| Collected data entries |

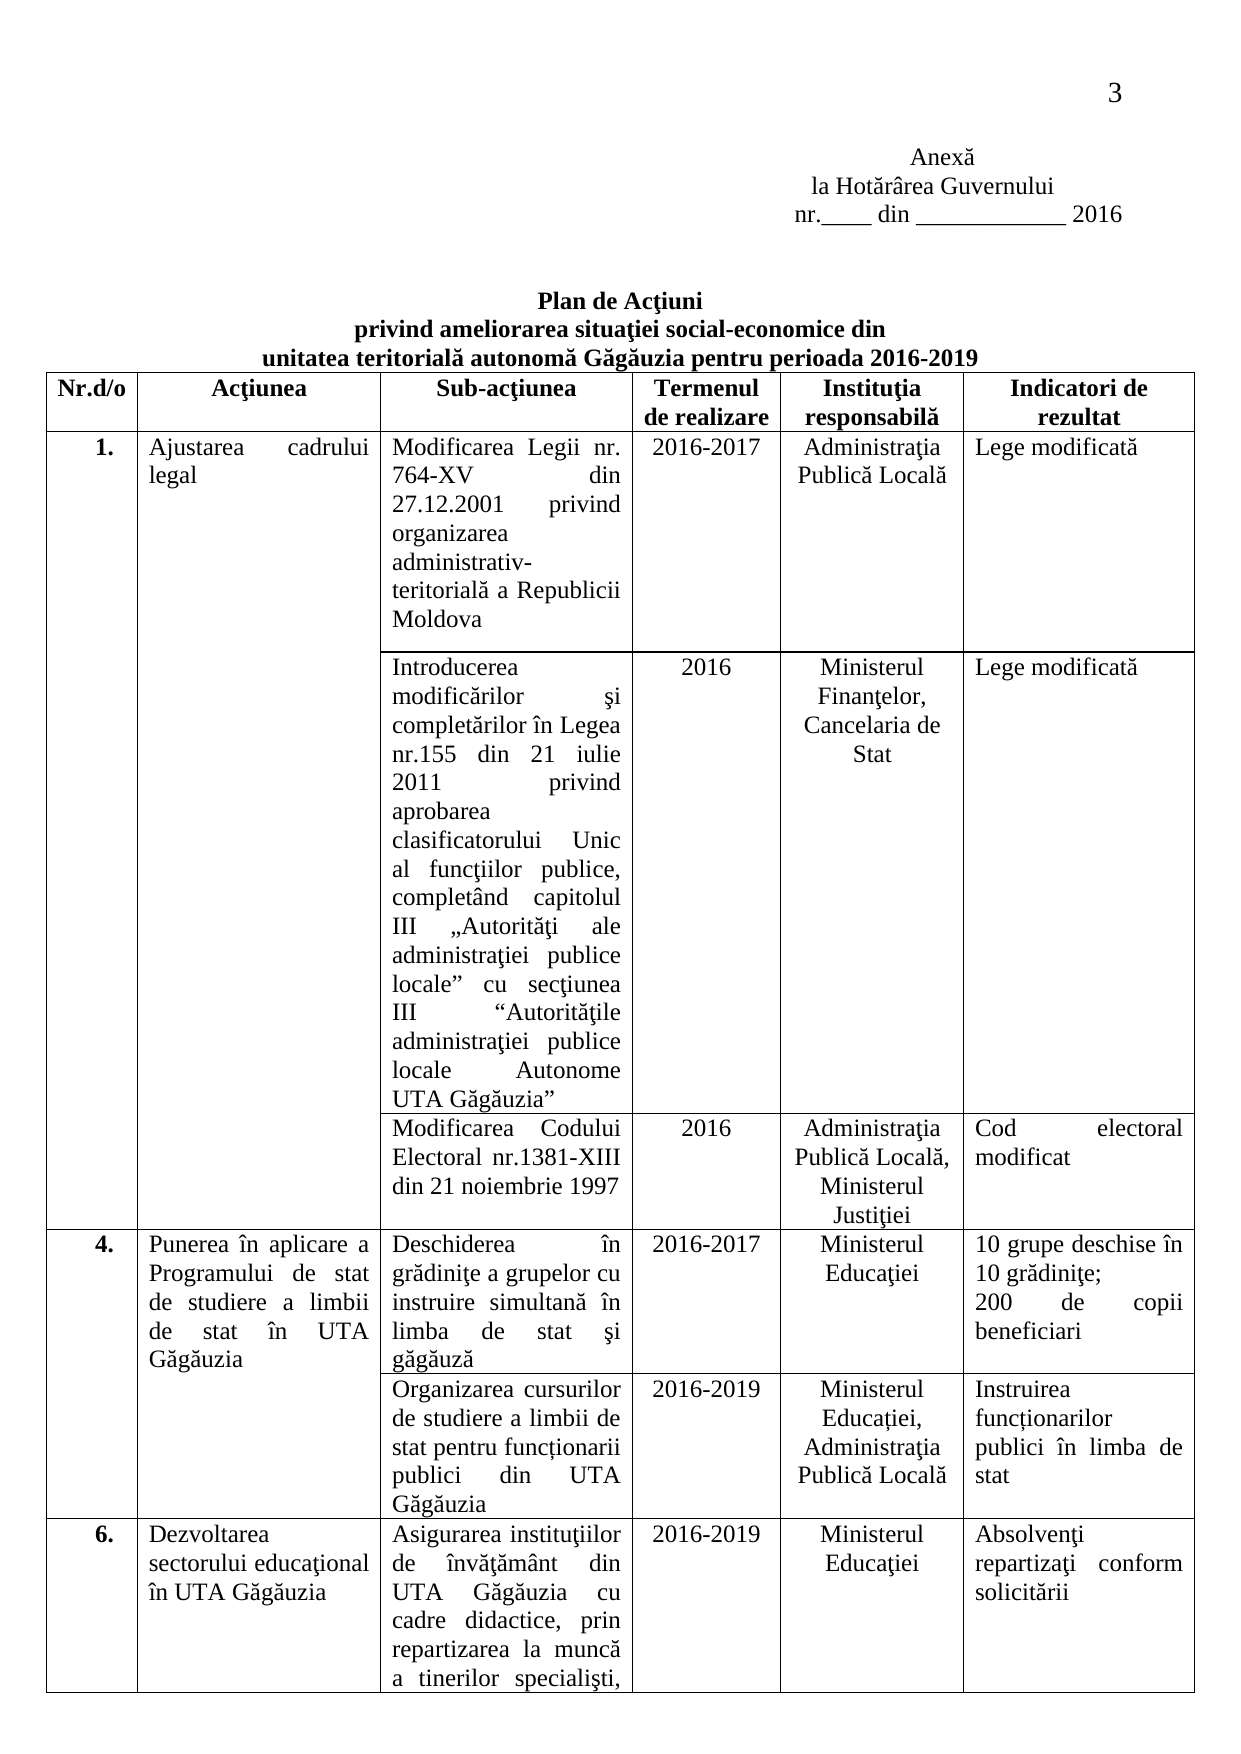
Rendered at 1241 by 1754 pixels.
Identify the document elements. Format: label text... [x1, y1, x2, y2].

text nr.____ din ____________ 2016 [118, 199, 1122, 228]
table_cell 2016-2019 [633, 1519, 780, 1692]
table_header Indicatori de rezultat [964, 373, 1194, 431]
table_cell Instruirea funcționarilor publici în limba de stat [964, 1374, 1194, 1518]
table_cell Lege modificată [964, 432, 1194, 651]
table_cell Ajustarea cadrului legal [138, 432, 380, 1228]
table_cell Introducerea modificărilor şi completărilor în Legea nr.155 din 21 iulie 2011 privind aprobarea clasificatorului Unic al funcţiilor publice, completând capitolul III „Autorităţi ale administraţiei publice locale” cu secţiunea III “Autorităţile administraţiei publice locale Autonome UTA Găgăuzia” [381, 653, 632, 1112]
table_cell Administraţia Publică Locală, Ministerul Justiţiei [781, 1114, 963, 1228]
text Anexă [118, 142, 974, 171]
table_header Termenul de realizare [633, 373, 780, 431]
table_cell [964, 1519, 1194, 1692]
table_cell 10 grupe deschise în 10 grădiniţe; 200 de copii beneficiari [964, 1230, 1194, 1373]
table_cell Lege modificată [964, 653, 1194, 1112]
table_cell Deschiderea în grădiniţe a grupelor cu instruire simultană în limba de stat şi găgăuză [381, 1230, 632, 1373]
text Plan de Acţiuni [118, 286, 1122, 314]
table_cell 2016-2019 [633, 1374, 780, 1518]
table_cell Modificarea Codului Electoral nr.1381-XIII din 21 noiembrie 1997 [381, 1114, 632, 1228]
table_cell [47, 1230, 137, 1518]
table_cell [381, 1519, 632, 1692]
table_cell Ministerul Educației, Administraţia Publică Locală [781, 1374, 963, 1518]
table_header Instituţia responsabilă [781, 373, 963, 431]
table_cell Modificarea Legii nr. 764-XV din 27.12.2001 privind organizarea administrativ-teritorială a Republicii Moldova [381, 432, 632, 651]
table_cell Ministerul Educaţiei [781, 1230, 963, 1373]
table_cell 2016 [633, 1114, 780, 1228]
table_header Acţiunea [138, 373, 380, 431]
table_cell [47, 1519, 137, 1692]
table_cell Organizarea cursurilor de studiere a limbii de stat pentru funcționarii publici din UTA Găgăuzia [381, 1374, 632, 1518]
text la Hotărârea Guvernului [118, 171, 1122, 199]
table_header Sub-acţiunea [381, 373, 632, 431]
table_header Nr.d/o [47, 373, 137, 431]
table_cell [138, 1519, 380, 1692]
table_cell Ministerul Finanţelor, Cancelaria de Stat [781, 653, 963, 1112]
table_cell 2016-2017 [633, 1230, 780, 1373]
table_cell Administraţia Publică Locală [781, 432, 963, 651]
text unitatea teritorială autonomă Găgăuzia pentru perioada 2016-2019 [118, 343, 1122, 372]
table_cell [47, 432, 137, 1228]
text privind ameliorarea situaţiei social-economice din [118, 314, 1122, 343]
table_cell Cod electoral modificat [964, 1114, 1194, 1228]
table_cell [781, 1519, 963, 1692]
table_cell 2016-2017 [633, 432, 780, 651]
table_cell Punerea în aplicare a Programului de stat de studiere a limbii de stat în UTA Găgăuzia [138, 1230, 380, 1518]
table_cell 2016 [633, 653, 780, 1112]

| Problem to solve |
Lines from the records above that hold "privind" are the ones to list.

| Exercise result |
table_cell Introducerea modificărilor şi completărilor în Legea nr.155 din 21 iulie 2011 privind aprobarea clasificatorului Unic al funcţiilor publice, completând capitolul III „Autorităţi ale administraţiei publice locale” cu secţiunea III “Autorităţile administraţiei publice locale Autonome UTA Găgăuzia” [381, 653, 632, 1112]
table_cell Modificarea Legii nr. 764-XV din 27.12.2001 privind organizarea administrativ-teritorială a Republicii Moldova [381, 432, 632, 651]
text privind ameliorarea situaţiei social-economice din [118, 314, 1122, 343]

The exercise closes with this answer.